The Ginp banking trojan has new functionality according to security company Kaspersky. It is taking advantage of people’s concerns over COVID-19 with a “Coronavirus Finder“. It opens a webpage that purports to show the number of nearby people infected with the virus. For just 0.75 Euros it will provide more information on those people to help you avoid them.
Many people still need to shop for essentials, especially as delivery services are overwhelmed. Knowing if someone in the shop who has the virus is something a lot of people would pay for. But this is a scam. The numbers are fake, the information is rubbish and the malware isn’t just stealing 0.75 Euros every time it is used. Instead, as a user pays, the malware steals their banking details and raids their banks accounts. Yes there is a virus nearby but not the one people are worried most about.
Alexander Eremin, security expert at Kaspersky said: “Cybercriminals have, for months, attempted to take advantage of the coronavirus crisis by launching phishing attacks and creating coronavirus-themed malware. This is the first time, though, we’ve seen a banking Trojan attempting to capitalise on the pandemic. It’s alarming, particularly since Ginp is such an effective Trojan.
“We encourage Android users to be particularly vigilant at this time—pop-ups, unfamiliar webpages, and spontaneous messages about coronavirus should always be viewed skeptically.
Ginp, the trojan that keeps taking
This is not the first time Ginp has developed a new trick to steal from its victims. It has been seen using push notifications and pop-up messages. These are used to get a victim to open apps. What the victim sees, however, is not really the app. Ginp overlays its own screen on top of the app. This is particularly useful when stealing banking details. It means that victims can be presented with a payment screen that sends their details to the criminals instead of the app owners.

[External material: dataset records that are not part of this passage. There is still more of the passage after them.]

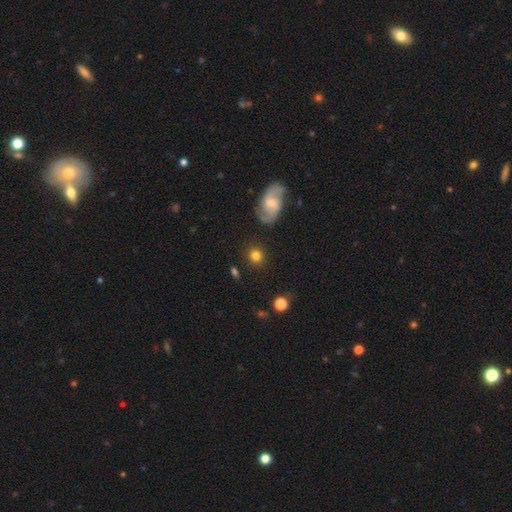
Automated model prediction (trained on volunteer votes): A smooth galaxy with no disk features (77%) that is round (88%).

Vote fractions:
- Smooth or featured? smooth: 77% / featured or disk: 13% / star or artifact: 10%
- How rounded? round: 88% / in between: 11% / cigar-shaped: 1%
- Merging? none: 86% / minor disturbance: 8% / major disturbance: 3% / merger: 3%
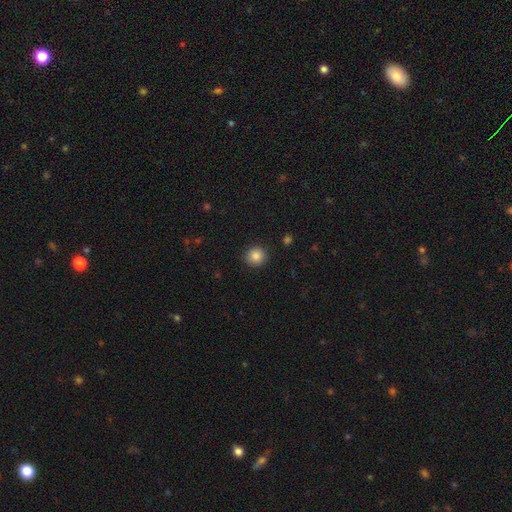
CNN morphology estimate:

Another common capability for a lot of malware is the interception of SMS messages. Ginp has evolved past that. In February, Kaspersky reported that it was faking incoming text messages.
It has previously been seen reading SMS messages. This evolved into the ability to send SMS messages to the user and make them appear as if they were coming from a trusted source such as a bank. Users are more likely to respond to those messages or follow instructions such as log in to check payments. All of this activity is captured by Ginp and passed to the criminals.

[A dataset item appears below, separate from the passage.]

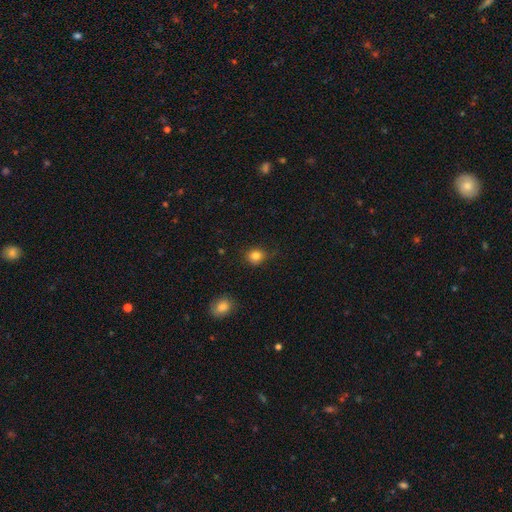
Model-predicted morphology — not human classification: type=smooth (83%); roundness=round (76%); merging=none (78%).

Expanding targets from Spain to other countries
The criminals behind Ginp have previously shown that they are able to change the target geography. For the last few months it has been focused on Spain. This latest attack gives it the ability to attract a much wider audience.
Kaspersky reports that they have already seen a change in the deliver file to prepare for a new campaign. The previous version has tagged “flash-es12”. The new version is just tagged “flash-2”. This could mean its owners are about to join other criminal gangs in taking advantage of people’s fear of COVID-19.
Enterprise Times: What does this mean
The current pandemic makes for a target rich opportunity for online scam artists and malware developers. People are naturally panicking about the implications of what is going on. Many accept that they need to go out shopping to get food and essentials and that puts them at risk. As Ginp pretends to provide information about those nearby who are infected, it will find a lot of people willing to access that data.
At present, the attack is focused on the finances of its victims. It would not be a huge jump for it to start harvesting user credentials to attack businesses. Work from home means that users are making use of their personal devices. Few will improve their personal security behaviour in the current circumstances. Companies need to do more to help educate them.